Task goal: Using the records below, transcribe word for word the stretch from the line that contains "- add captions for triangle photos" through the line that contains "- make notepad", both end lines included, and nothing else.

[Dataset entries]

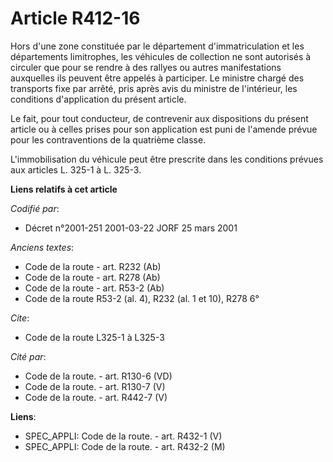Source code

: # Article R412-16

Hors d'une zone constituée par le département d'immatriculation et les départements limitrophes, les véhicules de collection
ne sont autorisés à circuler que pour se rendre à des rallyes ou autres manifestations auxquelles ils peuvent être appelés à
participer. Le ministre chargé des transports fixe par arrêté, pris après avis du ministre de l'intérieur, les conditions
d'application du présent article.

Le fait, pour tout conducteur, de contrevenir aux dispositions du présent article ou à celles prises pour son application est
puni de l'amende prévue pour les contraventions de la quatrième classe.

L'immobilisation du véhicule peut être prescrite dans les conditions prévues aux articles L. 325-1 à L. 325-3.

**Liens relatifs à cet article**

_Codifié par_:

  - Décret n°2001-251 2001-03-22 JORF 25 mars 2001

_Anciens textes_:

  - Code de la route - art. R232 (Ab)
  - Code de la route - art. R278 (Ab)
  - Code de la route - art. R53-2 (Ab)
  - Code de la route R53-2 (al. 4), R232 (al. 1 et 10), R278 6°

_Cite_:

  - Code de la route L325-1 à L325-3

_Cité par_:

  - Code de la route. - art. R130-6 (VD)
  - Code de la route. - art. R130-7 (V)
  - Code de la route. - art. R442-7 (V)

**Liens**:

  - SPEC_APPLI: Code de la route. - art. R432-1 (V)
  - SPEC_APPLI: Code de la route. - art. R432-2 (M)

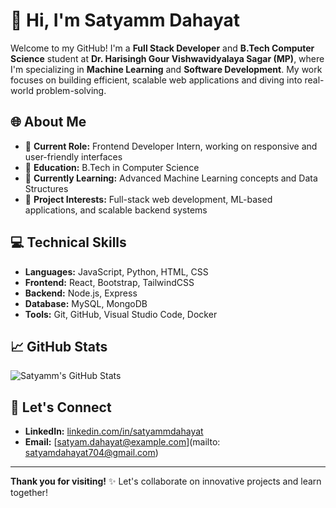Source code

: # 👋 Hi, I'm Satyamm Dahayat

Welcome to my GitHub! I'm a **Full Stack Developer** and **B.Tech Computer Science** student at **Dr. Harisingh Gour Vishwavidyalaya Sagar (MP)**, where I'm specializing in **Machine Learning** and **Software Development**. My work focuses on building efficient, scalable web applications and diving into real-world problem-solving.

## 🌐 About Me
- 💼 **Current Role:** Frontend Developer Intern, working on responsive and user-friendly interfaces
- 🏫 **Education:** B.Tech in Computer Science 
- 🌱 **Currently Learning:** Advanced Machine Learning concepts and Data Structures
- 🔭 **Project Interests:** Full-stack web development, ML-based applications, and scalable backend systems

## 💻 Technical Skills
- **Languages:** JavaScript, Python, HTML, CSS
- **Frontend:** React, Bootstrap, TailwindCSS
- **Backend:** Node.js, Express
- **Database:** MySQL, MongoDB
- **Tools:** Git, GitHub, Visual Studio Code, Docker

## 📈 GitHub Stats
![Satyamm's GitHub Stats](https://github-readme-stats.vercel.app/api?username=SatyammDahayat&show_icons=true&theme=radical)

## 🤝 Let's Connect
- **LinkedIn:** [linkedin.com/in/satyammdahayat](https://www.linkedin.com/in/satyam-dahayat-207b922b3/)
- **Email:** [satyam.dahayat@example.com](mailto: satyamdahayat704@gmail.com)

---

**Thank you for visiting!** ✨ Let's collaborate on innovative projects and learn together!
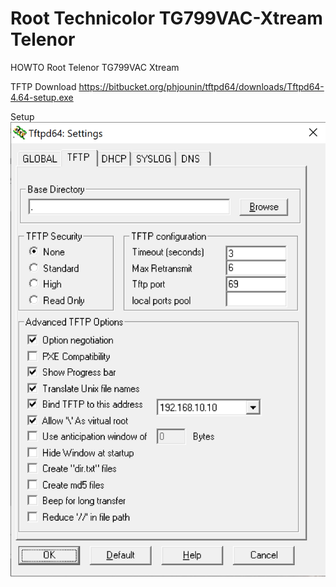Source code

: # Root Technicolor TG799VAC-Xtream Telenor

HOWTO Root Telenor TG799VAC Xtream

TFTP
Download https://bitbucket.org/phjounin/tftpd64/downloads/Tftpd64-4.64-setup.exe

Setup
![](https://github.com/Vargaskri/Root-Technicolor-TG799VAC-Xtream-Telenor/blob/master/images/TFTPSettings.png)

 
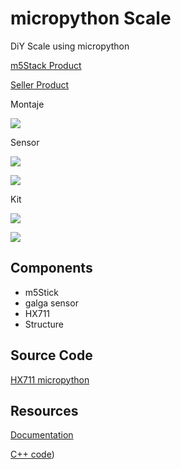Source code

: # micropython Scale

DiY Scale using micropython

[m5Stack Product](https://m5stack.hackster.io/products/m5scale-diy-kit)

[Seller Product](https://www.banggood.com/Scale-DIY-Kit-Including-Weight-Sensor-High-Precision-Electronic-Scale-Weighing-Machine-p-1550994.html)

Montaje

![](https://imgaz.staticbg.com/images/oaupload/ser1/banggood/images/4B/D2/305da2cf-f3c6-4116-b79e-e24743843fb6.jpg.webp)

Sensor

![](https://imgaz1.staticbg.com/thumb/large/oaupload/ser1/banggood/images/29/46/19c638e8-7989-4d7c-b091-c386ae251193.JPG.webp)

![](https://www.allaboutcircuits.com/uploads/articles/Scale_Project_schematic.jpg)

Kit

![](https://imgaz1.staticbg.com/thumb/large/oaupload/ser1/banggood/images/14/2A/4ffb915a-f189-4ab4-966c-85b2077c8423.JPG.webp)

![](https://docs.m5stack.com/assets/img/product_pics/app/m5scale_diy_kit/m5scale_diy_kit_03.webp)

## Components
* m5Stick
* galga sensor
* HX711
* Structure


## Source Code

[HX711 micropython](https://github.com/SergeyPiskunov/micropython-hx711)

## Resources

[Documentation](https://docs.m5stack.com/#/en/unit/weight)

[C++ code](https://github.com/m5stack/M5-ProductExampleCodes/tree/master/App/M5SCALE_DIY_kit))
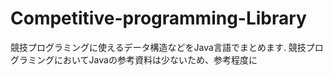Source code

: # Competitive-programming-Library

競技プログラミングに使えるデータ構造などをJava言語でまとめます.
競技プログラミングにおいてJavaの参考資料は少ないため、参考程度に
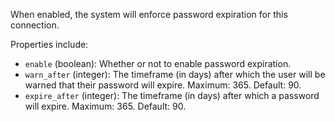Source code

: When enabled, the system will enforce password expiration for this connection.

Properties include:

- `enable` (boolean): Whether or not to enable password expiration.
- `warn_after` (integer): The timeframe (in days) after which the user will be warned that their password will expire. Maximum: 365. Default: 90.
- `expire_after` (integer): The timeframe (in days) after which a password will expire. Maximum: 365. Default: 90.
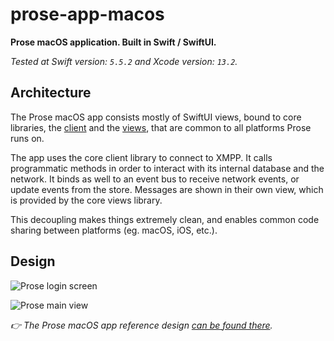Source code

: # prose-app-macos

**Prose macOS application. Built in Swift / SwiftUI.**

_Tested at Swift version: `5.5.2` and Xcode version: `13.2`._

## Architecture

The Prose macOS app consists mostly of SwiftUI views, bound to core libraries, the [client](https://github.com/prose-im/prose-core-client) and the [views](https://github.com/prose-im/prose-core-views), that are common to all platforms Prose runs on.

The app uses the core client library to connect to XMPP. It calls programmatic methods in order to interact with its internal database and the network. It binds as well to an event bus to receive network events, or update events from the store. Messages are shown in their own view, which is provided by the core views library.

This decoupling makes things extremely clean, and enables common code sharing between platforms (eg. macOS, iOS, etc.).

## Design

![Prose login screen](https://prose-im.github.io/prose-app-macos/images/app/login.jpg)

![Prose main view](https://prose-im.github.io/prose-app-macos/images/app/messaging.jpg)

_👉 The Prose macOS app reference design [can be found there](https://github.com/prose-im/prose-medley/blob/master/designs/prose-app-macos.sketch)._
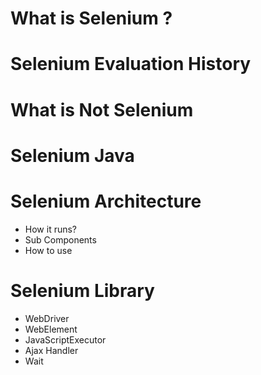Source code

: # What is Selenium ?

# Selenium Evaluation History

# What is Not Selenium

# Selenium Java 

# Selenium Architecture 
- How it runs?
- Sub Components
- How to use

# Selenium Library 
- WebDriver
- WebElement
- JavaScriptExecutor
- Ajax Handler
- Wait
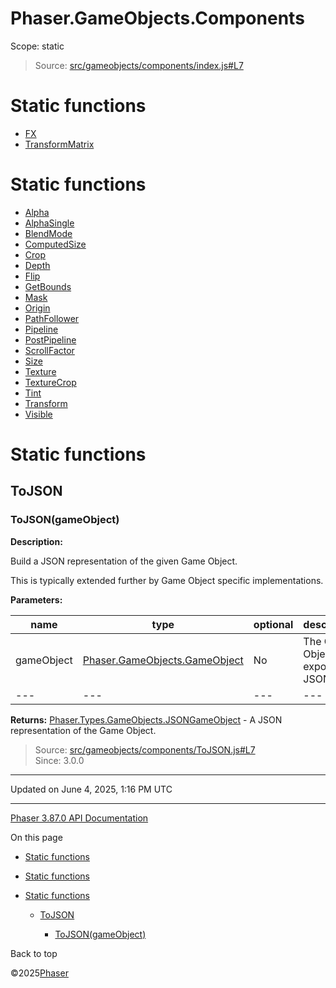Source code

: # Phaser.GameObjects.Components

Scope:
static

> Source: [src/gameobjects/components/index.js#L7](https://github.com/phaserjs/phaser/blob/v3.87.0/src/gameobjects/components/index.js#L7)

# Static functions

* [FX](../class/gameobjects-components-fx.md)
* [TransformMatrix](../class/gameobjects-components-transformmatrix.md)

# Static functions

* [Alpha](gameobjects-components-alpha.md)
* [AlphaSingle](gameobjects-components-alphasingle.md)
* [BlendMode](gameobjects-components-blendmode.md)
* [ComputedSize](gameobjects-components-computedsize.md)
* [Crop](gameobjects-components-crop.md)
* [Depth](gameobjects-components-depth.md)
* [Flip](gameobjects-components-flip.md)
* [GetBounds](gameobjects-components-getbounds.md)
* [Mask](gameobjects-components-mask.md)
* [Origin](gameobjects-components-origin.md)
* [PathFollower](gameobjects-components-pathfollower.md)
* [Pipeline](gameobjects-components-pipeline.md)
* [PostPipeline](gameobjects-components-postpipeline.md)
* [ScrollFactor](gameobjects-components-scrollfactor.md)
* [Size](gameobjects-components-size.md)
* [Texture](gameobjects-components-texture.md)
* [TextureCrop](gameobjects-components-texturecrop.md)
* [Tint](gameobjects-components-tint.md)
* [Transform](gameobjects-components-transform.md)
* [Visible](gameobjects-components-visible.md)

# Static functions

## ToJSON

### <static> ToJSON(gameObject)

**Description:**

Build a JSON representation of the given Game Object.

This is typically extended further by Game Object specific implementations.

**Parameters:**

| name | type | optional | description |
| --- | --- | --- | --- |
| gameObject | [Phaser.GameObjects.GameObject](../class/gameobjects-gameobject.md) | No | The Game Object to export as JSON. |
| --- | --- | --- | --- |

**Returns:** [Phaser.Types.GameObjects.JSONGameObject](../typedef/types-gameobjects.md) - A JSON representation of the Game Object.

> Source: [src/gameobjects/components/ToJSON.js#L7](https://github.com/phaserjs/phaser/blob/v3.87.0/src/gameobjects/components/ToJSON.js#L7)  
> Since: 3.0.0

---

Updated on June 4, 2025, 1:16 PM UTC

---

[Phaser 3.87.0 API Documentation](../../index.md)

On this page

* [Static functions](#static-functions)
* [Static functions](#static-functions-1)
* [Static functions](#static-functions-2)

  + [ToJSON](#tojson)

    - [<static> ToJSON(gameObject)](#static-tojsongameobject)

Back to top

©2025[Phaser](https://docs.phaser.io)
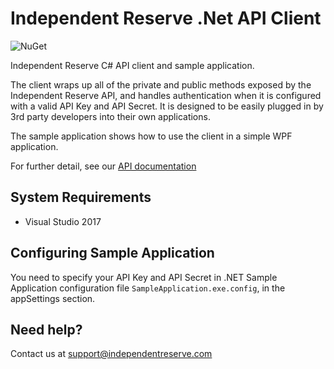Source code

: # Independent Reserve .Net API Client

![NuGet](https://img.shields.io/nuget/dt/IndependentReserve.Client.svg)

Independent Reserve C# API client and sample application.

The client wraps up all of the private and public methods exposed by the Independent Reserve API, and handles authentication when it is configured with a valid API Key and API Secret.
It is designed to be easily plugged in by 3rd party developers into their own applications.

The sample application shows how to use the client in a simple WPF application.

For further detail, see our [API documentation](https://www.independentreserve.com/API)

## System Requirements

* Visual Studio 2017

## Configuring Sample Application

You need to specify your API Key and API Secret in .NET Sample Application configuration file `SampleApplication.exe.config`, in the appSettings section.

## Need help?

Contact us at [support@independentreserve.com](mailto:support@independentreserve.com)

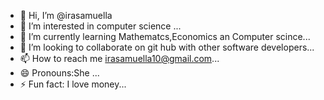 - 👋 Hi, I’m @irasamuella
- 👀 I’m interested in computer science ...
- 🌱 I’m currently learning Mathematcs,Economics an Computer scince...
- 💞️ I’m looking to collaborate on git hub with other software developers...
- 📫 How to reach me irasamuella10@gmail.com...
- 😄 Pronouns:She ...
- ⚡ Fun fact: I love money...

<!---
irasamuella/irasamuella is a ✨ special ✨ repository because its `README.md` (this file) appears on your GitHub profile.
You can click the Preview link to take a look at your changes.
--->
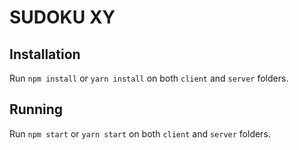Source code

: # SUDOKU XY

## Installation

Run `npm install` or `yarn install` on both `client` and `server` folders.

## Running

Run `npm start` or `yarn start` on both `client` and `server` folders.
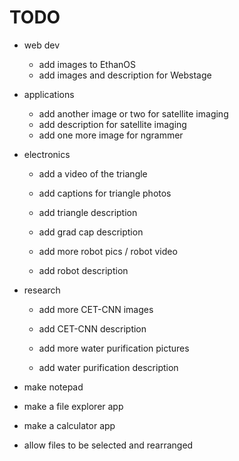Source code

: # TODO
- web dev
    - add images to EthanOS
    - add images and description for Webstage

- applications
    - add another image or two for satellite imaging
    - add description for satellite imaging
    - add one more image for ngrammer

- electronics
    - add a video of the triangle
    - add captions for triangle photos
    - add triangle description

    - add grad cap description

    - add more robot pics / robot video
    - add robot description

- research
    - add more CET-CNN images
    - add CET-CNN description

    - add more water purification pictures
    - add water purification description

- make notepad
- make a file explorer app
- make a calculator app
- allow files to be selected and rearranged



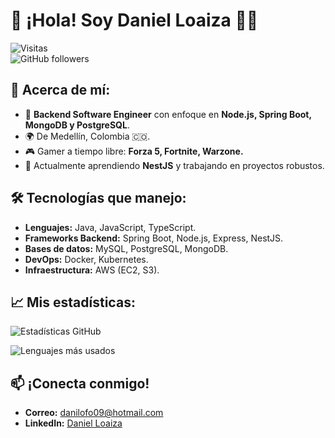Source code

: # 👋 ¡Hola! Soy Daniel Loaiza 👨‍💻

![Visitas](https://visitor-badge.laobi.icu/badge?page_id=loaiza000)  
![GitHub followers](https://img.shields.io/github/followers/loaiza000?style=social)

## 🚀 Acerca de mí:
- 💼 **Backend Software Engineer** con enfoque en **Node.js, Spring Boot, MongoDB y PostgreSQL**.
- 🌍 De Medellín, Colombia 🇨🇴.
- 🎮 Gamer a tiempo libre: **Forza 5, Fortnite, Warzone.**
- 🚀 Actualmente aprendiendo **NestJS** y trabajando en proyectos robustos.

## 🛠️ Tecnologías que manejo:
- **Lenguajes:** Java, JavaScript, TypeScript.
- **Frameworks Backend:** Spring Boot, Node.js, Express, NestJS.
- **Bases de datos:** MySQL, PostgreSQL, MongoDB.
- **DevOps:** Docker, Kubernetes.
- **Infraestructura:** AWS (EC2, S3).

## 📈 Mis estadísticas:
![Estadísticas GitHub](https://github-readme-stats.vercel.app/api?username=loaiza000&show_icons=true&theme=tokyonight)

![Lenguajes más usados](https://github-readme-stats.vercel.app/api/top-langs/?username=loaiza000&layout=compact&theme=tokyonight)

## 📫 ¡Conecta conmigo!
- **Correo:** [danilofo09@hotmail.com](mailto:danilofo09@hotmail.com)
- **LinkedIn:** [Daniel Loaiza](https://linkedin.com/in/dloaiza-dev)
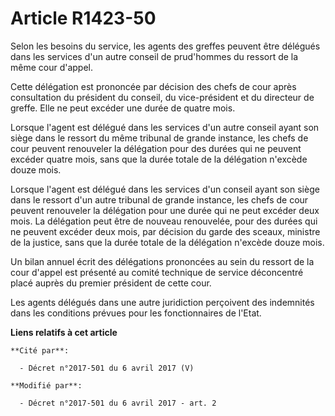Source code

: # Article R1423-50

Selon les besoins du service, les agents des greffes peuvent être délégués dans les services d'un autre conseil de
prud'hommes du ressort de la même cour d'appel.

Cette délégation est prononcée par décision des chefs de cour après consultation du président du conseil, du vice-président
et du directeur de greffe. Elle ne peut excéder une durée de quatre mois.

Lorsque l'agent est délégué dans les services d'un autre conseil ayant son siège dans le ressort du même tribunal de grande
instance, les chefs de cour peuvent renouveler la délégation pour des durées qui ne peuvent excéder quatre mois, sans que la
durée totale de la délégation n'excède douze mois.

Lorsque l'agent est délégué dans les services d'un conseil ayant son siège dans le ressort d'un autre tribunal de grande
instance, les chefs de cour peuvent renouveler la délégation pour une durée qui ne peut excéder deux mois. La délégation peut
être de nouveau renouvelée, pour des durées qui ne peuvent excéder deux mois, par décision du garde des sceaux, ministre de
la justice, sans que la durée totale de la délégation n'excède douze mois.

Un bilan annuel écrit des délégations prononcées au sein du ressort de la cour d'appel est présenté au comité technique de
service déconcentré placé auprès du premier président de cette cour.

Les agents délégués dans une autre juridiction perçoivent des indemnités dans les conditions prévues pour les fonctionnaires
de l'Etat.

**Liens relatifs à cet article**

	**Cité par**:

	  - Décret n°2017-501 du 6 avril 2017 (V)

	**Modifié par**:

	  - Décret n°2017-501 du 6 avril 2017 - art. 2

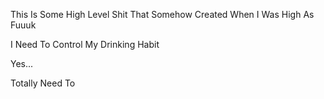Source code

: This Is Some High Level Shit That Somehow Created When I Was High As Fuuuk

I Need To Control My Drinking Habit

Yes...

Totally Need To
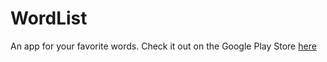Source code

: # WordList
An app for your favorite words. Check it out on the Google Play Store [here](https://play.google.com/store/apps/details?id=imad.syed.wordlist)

Reply to the task:
    - add captions for triangle photos
    - add triangle description

    - add grad cap description

    - add more robot pics / robot video
    - add robot description

- research
    - add more CET-CNN images
    - add CET-CNN description

    - add more water purification pictures
    - add water purification description

- make notepad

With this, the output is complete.